··· Data for this exercise ···
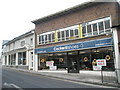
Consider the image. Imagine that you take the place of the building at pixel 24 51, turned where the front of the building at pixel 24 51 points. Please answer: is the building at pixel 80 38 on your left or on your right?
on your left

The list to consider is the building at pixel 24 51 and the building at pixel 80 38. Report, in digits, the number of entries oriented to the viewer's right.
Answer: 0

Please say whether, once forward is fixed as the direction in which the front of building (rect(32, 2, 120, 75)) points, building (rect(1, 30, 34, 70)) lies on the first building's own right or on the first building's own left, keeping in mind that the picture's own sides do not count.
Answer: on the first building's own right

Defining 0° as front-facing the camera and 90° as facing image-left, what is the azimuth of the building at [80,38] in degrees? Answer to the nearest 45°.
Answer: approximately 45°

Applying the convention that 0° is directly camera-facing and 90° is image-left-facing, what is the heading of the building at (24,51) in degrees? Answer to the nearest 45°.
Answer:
···
* **Your goal**
Copy out, word for word, every line of the rows from the one holding "Please say whether, once" through the last line of the rows, both included.

* **Answer space**
Please say whether, once forward is fixed as the direction in which the front of building (rect(32, 2, 120, 75)) points, building (rect(1, 30, 34, 70)) lies on the first building's own right or on the first building's own left, keeping in mind that the picture's own sides do not count.
Answer: on the first building's own right

Defining 0° as front-facing the camera and 90° as facing image-left, what is the azimuth of the building at [80,38] in degrees? Answer to the nearest 45°.
Answer: approximately 45°

Applying the convention that 0° is directly camera-facing and 90° is image-left-facing, what is the heading of the building at (24,51) in degrees? Answer to the nearest 45°.
Answer:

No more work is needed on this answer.